Forest fires are spreading across the Indian Himalayan state of Uttarakhand in what officials fear could prove to be one of the worst fire seasons in years.
The Uttarakhand forest department has recorded 1,500 fire incidents in the state so far this year, with blazes intensifying in April as northern India’s hot, dry summer approaches.
The Himalayan region faces forest fires in the first half of every year, a combination of factors including rising temperatures ahead of summer and crop-stubble burning as part of local agricultural practices.
But scientists say that what appears to have been a particularly dry winter, perhaps the driest of the last decade, has exacerbated blazes across the mountains. Neighbouring Nepal has also faced a severe fire season, leaving the capital Kathmandu enveloped in smog.
Uttarakhand, around two-thirds of which is forested, has deployed thousands of personnel to try to control the fires. But locals fear this is becoming a new normal.
The forest “is the big wealth of Uttarakhand.
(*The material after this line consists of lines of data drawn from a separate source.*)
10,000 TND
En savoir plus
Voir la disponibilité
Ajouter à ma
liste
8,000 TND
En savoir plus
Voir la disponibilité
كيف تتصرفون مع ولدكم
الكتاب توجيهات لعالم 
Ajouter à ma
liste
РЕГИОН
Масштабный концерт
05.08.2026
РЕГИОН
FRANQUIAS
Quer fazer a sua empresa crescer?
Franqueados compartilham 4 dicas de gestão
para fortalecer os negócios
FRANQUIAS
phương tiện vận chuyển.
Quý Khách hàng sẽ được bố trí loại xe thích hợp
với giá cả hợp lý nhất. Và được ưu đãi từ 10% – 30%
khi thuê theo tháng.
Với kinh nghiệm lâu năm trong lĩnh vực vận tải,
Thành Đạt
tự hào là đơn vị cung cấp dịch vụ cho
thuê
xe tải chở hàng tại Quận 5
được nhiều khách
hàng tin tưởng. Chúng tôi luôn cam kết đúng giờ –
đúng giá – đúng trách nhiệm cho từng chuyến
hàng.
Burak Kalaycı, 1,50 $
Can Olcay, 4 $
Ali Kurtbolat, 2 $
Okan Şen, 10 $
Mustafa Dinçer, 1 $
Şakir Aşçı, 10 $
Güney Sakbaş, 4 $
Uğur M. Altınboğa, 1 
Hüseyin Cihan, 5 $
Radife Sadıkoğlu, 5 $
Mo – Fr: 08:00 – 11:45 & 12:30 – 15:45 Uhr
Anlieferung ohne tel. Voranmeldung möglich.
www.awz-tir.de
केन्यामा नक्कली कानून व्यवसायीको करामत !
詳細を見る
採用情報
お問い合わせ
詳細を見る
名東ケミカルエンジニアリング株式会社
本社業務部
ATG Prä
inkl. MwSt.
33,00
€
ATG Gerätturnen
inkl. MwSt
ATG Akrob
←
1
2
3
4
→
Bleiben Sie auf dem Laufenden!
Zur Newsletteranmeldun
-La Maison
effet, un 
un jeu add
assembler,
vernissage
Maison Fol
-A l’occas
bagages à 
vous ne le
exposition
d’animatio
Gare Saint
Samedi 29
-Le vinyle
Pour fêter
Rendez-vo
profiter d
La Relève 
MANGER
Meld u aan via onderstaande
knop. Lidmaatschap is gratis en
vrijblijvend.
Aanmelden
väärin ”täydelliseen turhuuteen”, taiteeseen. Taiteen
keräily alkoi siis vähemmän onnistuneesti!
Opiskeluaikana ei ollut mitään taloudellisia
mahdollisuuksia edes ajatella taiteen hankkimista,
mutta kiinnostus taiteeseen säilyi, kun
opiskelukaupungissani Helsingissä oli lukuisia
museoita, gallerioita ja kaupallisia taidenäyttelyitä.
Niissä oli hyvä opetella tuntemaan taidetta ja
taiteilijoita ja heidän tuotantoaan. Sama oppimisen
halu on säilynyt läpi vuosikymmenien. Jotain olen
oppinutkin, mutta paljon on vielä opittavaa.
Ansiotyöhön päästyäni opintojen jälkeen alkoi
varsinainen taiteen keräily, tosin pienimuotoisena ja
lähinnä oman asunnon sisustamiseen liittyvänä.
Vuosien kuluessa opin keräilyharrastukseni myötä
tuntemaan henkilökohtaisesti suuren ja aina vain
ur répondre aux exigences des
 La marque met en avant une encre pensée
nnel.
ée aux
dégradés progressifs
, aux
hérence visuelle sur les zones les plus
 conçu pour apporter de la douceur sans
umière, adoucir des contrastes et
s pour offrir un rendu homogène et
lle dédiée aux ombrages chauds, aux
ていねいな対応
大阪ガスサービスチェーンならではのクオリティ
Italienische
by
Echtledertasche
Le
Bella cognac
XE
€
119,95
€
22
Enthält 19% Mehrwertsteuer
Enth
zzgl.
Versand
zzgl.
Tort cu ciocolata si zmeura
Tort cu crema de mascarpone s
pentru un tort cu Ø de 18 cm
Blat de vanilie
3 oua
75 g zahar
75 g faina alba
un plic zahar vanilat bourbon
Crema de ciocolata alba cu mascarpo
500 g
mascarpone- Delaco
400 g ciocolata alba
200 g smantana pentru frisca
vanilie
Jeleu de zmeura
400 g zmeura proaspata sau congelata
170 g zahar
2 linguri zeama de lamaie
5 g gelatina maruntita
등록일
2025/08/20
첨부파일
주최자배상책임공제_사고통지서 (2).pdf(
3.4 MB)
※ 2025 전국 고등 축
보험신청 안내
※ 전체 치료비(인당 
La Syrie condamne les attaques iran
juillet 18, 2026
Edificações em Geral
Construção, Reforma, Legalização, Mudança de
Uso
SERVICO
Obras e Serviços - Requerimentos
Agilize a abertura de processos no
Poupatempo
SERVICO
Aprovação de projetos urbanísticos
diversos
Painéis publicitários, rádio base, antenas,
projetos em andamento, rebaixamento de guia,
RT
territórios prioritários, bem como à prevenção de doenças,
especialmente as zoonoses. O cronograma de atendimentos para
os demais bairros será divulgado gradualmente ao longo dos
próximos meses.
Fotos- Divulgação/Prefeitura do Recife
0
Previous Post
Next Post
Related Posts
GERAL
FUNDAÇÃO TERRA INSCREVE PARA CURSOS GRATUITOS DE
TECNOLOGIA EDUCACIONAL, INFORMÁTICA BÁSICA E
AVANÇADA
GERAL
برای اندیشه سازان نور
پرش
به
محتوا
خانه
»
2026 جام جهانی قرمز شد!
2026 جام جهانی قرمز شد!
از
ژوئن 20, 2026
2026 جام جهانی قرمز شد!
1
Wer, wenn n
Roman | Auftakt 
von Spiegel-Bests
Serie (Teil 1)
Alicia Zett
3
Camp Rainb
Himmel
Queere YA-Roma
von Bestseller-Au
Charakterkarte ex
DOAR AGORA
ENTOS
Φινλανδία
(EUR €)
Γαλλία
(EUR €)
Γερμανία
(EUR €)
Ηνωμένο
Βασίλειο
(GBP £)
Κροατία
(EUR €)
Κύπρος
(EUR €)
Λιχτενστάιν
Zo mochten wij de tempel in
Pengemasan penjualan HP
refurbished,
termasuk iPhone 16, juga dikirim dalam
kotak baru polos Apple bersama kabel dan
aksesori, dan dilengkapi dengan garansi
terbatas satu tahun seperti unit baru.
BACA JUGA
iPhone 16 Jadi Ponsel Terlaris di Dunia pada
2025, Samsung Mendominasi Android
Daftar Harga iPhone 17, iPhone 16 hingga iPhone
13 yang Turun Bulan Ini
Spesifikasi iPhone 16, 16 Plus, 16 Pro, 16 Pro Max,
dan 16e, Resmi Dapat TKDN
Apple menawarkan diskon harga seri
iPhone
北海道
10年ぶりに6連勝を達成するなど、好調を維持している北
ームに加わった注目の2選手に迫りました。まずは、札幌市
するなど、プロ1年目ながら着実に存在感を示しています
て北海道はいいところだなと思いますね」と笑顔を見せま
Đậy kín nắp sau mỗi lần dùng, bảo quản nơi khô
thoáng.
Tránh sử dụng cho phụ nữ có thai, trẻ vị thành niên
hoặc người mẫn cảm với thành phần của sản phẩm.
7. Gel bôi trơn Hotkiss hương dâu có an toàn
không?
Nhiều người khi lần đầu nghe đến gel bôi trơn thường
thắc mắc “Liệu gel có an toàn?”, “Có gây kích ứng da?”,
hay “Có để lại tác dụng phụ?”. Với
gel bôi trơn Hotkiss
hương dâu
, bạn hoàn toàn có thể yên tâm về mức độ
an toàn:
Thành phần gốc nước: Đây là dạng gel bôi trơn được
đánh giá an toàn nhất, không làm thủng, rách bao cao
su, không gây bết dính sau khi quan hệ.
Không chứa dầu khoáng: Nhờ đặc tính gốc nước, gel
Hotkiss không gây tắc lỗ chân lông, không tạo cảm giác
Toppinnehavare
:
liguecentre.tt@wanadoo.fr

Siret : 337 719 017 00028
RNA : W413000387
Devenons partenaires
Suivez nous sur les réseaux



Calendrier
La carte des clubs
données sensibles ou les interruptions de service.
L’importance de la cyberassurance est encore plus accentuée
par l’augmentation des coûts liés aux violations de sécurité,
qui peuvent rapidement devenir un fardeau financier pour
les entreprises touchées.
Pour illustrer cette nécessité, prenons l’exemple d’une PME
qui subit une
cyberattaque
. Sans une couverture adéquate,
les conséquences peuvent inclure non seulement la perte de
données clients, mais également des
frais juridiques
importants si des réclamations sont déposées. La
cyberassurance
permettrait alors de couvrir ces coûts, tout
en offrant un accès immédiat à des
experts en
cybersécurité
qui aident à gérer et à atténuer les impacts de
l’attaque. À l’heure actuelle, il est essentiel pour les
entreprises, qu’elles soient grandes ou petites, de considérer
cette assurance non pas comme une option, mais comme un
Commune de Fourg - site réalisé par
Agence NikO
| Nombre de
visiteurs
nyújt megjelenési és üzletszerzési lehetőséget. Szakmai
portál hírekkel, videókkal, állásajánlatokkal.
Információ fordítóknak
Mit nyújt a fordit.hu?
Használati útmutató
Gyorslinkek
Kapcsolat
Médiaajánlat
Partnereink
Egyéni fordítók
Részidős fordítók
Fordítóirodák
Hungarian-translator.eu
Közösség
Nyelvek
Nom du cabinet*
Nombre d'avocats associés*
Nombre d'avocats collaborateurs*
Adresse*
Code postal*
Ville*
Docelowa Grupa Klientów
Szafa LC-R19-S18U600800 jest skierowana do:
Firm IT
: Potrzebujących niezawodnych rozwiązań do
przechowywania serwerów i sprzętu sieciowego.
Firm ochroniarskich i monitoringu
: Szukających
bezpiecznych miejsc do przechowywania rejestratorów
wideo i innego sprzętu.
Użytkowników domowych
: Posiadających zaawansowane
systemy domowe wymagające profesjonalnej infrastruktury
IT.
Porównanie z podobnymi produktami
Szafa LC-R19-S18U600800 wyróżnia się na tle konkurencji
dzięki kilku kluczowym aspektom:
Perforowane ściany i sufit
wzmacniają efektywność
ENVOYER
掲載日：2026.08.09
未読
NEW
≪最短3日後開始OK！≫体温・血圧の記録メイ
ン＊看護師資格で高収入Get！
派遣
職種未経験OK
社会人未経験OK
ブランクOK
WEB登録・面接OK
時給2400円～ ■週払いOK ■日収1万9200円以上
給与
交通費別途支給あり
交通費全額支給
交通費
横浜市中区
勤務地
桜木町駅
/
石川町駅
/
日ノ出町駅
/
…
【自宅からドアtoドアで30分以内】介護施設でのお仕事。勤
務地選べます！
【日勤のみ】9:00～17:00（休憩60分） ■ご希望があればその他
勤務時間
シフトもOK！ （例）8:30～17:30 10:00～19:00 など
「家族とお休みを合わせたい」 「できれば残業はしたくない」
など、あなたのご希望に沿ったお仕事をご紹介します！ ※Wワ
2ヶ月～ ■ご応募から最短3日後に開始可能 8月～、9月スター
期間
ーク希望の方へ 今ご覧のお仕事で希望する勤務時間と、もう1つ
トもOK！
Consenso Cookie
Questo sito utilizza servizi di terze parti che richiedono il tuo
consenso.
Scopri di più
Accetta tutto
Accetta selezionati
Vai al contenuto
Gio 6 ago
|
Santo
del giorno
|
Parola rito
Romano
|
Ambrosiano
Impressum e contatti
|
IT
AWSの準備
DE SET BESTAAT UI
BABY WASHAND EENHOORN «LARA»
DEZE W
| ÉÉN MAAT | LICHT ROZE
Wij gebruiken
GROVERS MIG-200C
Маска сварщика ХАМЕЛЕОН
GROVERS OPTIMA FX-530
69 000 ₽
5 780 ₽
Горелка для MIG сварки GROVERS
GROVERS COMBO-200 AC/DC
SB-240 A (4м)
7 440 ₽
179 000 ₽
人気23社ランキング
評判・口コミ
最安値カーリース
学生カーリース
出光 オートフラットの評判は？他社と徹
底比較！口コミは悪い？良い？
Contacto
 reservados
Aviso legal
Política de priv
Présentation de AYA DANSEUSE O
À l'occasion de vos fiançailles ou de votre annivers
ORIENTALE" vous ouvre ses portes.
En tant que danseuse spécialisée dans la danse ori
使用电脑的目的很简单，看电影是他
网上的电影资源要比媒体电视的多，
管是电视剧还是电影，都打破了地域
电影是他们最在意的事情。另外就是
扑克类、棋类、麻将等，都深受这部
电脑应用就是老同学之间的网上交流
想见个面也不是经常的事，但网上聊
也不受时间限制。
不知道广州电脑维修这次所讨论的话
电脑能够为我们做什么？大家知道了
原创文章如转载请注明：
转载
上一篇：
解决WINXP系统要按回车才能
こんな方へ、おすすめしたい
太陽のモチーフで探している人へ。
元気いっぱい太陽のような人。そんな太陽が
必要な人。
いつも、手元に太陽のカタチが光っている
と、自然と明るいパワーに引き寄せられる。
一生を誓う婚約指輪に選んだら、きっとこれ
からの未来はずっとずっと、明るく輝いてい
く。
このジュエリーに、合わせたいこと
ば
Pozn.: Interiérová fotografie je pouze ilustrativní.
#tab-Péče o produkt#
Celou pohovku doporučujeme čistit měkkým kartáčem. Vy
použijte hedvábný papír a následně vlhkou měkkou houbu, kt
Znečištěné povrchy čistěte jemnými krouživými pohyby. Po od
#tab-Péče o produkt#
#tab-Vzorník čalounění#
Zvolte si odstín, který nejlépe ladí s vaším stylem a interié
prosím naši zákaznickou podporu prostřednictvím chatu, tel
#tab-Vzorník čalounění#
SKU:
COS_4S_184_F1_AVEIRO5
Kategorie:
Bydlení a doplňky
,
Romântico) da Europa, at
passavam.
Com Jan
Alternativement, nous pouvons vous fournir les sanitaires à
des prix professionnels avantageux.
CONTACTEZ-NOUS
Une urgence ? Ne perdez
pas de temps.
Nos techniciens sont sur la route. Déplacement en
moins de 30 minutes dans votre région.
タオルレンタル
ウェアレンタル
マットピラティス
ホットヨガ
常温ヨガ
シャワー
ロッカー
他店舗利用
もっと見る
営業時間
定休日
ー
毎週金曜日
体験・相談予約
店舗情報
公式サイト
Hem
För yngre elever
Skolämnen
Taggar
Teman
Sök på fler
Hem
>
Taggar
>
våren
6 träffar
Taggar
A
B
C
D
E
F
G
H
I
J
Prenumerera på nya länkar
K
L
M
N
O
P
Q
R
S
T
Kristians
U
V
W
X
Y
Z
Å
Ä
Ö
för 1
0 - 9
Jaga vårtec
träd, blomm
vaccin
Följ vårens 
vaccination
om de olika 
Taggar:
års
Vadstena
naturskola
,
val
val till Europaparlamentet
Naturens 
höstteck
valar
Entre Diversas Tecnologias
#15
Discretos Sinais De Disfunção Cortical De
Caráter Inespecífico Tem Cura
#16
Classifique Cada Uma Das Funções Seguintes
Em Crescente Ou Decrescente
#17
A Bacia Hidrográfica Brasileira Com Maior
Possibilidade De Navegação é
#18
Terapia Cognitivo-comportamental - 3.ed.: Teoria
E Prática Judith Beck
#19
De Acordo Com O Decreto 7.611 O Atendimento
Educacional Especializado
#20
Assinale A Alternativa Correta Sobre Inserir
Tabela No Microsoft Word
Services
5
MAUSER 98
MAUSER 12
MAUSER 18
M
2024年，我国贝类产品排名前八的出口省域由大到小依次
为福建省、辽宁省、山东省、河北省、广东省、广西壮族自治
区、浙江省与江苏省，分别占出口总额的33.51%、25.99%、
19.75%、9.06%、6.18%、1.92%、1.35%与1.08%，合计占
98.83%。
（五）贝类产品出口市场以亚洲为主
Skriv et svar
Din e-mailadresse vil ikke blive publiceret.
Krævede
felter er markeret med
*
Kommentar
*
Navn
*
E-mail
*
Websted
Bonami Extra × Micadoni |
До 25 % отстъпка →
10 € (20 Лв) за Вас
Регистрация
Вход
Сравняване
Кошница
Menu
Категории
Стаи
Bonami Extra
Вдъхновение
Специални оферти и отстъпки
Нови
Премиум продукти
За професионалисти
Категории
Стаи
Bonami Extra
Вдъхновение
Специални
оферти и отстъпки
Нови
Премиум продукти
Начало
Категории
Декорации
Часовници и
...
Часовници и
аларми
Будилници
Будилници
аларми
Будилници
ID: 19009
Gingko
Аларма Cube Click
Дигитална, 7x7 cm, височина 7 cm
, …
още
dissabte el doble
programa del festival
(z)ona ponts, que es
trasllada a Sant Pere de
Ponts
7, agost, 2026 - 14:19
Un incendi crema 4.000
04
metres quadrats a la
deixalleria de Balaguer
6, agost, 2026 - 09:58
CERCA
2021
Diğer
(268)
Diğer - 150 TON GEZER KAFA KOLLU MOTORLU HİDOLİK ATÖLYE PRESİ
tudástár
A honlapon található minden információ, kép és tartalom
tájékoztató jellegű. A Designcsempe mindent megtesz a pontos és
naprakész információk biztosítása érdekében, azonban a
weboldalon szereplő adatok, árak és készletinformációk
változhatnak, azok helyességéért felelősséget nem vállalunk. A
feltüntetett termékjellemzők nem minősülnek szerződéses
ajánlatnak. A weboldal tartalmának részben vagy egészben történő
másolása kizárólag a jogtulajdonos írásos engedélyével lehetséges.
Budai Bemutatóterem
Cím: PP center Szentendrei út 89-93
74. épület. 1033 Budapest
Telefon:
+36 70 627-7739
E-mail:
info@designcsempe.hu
It’s our main resource,” said Atul Sati, an environmental activist based in the state. “If we lose it, it’s not only a loss for Uttarakhand, it’s a loss for India and the world.”
Fast population growth in the region is adding to pressures on Himalayan forests, with the increase in agricultural activity making it harder to manage burning.
“We’re degrading the natural environment,” said Iqbal Mead of the Nepal-based International Centre for Integrated Mountain Development. “There are fewer and fewer places we can call wild.”